A homogenous Court goes against the very definition of the supposedly unbiased Court. Jackson’s nomination as a qualified African-American woman is so critical to fulfilling the true potential of a fair Supreme Court but was also why many people disagree with her nomination.

The doubt surrounding the legitimacy of Jackson’s nomination reeks of racism. Jackson was heckled at her confirmation hearing with the question, “What is a woman?”, a topic that could easily spark controversy. This suggests that the questioners did not approve of Jackson’s nomination due to her gender. However, the idea that some are unhappy with the decision due to gender is merely a ploy to distract from the real issue at hand: race.

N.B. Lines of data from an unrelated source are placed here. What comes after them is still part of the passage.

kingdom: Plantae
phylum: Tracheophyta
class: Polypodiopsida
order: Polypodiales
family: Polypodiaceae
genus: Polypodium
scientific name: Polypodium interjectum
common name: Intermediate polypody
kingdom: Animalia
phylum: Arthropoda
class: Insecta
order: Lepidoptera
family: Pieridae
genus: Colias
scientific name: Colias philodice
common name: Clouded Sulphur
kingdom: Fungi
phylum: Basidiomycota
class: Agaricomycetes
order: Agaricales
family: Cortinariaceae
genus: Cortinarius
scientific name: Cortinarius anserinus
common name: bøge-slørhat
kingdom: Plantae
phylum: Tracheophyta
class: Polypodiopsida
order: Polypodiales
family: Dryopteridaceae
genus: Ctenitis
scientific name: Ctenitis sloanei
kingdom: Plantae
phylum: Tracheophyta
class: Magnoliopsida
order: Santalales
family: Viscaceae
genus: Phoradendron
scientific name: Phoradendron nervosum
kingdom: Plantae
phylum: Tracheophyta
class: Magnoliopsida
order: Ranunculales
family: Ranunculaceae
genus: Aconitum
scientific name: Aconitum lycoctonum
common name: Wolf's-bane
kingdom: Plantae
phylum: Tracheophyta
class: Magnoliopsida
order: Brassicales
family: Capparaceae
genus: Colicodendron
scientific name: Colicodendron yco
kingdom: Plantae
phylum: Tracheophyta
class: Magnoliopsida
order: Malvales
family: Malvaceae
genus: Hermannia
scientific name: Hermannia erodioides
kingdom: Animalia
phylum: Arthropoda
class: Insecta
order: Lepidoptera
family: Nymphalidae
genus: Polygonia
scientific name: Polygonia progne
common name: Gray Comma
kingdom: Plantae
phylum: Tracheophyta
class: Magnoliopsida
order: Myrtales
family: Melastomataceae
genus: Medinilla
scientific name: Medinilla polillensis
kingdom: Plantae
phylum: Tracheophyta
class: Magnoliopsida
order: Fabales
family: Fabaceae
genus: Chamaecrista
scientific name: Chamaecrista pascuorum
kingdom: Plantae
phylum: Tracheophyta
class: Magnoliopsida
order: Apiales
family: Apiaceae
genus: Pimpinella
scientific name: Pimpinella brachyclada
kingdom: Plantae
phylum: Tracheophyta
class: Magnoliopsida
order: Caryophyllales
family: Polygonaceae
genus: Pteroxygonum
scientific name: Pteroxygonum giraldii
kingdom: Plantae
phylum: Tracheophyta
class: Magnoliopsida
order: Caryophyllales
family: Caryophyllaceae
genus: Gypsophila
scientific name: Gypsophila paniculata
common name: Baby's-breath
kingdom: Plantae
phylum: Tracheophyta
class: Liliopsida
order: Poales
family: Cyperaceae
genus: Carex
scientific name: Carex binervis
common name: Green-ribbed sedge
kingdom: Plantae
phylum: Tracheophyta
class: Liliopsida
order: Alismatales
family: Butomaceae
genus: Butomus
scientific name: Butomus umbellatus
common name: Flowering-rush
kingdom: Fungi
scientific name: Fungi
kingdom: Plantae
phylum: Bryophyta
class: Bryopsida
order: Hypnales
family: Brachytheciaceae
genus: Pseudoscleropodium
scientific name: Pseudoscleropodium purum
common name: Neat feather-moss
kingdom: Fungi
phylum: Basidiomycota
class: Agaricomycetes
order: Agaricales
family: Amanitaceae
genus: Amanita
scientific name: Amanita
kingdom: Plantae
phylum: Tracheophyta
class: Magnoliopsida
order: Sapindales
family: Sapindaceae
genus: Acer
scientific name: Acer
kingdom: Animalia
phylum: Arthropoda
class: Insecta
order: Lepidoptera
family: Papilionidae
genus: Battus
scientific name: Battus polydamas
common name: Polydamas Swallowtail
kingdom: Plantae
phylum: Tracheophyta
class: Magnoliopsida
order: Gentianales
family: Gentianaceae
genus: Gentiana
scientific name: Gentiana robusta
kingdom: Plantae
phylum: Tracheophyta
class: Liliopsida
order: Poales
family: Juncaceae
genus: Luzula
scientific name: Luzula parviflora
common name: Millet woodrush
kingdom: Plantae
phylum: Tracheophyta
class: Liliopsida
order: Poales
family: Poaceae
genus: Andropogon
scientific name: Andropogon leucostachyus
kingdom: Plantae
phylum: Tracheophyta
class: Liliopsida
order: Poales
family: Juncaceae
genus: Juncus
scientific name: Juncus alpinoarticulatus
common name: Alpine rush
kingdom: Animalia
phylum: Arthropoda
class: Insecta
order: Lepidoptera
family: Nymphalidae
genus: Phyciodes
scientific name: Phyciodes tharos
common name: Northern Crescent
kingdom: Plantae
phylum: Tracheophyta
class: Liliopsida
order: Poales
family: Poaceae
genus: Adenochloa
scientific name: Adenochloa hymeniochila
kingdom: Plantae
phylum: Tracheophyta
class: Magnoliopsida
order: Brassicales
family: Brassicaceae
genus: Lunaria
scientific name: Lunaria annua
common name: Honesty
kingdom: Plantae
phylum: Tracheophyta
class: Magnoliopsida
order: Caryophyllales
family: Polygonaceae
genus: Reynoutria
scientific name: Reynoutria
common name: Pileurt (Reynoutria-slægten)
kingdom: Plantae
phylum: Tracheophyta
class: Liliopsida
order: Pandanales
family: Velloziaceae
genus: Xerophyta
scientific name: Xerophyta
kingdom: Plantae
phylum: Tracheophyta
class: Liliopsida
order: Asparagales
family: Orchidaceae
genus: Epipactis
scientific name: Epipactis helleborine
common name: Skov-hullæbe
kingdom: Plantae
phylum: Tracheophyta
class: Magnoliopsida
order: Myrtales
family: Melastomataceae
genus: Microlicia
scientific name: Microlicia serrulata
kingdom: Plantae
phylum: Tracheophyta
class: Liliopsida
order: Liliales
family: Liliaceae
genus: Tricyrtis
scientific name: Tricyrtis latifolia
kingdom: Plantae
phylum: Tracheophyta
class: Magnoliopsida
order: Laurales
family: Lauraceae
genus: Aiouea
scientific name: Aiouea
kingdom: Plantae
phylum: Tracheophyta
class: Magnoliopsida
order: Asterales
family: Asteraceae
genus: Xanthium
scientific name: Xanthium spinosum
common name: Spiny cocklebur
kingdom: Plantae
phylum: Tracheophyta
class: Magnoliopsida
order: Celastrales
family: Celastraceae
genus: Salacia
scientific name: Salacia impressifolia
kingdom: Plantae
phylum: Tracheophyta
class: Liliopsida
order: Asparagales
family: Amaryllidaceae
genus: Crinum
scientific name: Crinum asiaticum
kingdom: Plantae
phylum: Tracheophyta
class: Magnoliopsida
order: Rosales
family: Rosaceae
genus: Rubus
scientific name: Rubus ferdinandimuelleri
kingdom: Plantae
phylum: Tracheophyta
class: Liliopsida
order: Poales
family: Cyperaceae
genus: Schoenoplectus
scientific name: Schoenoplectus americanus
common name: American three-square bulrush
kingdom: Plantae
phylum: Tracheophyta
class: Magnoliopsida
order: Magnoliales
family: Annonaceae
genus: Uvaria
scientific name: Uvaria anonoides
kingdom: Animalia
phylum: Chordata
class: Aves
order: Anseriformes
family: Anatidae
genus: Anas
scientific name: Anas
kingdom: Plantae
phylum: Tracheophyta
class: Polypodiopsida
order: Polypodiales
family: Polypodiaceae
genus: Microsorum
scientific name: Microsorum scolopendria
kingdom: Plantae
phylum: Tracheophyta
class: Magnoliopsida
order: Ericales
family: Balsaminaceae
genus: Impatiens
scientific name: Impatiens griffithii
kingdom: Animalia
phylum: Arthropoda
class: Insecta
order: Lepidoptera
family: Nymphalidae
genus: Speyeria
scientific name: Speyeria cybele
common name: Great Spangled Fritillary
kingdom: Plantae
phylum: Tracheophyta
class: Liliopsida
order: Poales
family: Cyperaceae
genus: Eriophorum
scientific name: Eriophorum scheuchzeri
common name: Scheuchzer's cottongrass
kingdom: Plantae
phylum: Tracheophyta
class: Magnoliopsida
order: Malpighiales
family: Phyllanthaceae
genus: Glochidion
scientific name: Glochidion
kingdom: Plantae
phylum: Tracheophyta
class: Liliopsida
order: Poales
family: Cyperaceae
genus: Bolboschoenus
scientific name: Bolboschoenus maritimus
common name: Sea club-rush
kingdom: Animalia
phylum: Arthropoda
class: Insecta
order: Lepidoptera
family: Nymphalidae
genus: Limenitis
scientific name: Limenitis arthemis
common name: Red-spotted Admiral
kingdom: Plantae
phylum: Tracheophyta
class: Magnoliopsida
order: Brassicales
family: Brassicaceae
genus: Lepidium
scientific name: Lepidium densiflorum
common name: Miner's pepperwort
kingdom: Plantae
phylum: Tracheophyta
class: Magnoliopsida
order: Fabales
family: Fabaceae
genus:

It can easily be proven that the reason Jackson’s confirmation was so controversial was simply due to her race far more than her gender given the recent confirmation of Amy Coney Barrett. Despite both nominees identifying as women, their treatment during the confirmation hearings was strikingly different. Many media sources worked to frame Jackson as someone with controversial opinions by specifically asking her off-topic or controversial questions which were not asked to Barrett. 

For example, Jackson was asked for her opinion on Court-packing, an issue packed with controversy that was not a question during Barrett’s nomination. Questioners went so far as to disrespect Jackson’s intelligence by pulling out a children’s book, an action never before done during confirmation hearings, and certainly not done during the recent Barrett’s hearing. 

The difference in treatment of Jackson and Barrett during their respective hearings confirms that many are unwilling for Black people to have proper representation in Court. Jackson’s background as a woman of color provides an entirely new point of view, allowing for more complete understandings of arguments, leading to a more informed – and racially fair – Supreme Court. Some do not wish the Court to rule fairly for Black people – this being the main reason that the backlash against Jackson’s nomination was so strong.

Nevertheless, Jackson was confirmed as the first African-American woman to serve as a Justice on the Supreme Court. For 233 years, the Supreme Court has ruled on cases concerning both Black people and women, and for once comes a Justice who can speak on behalf and have a better general understanding of both those demographics. This is a huge stride for Black people’s and women’s rights in the United States. Despite the racism and sexism that emerged during Jackson’s confirmation, the fact that she secured her seat on the Court shows that America may just be moving away from its poisonous past. Maybe, someday, the Justices can be reflective of the American people as a whole.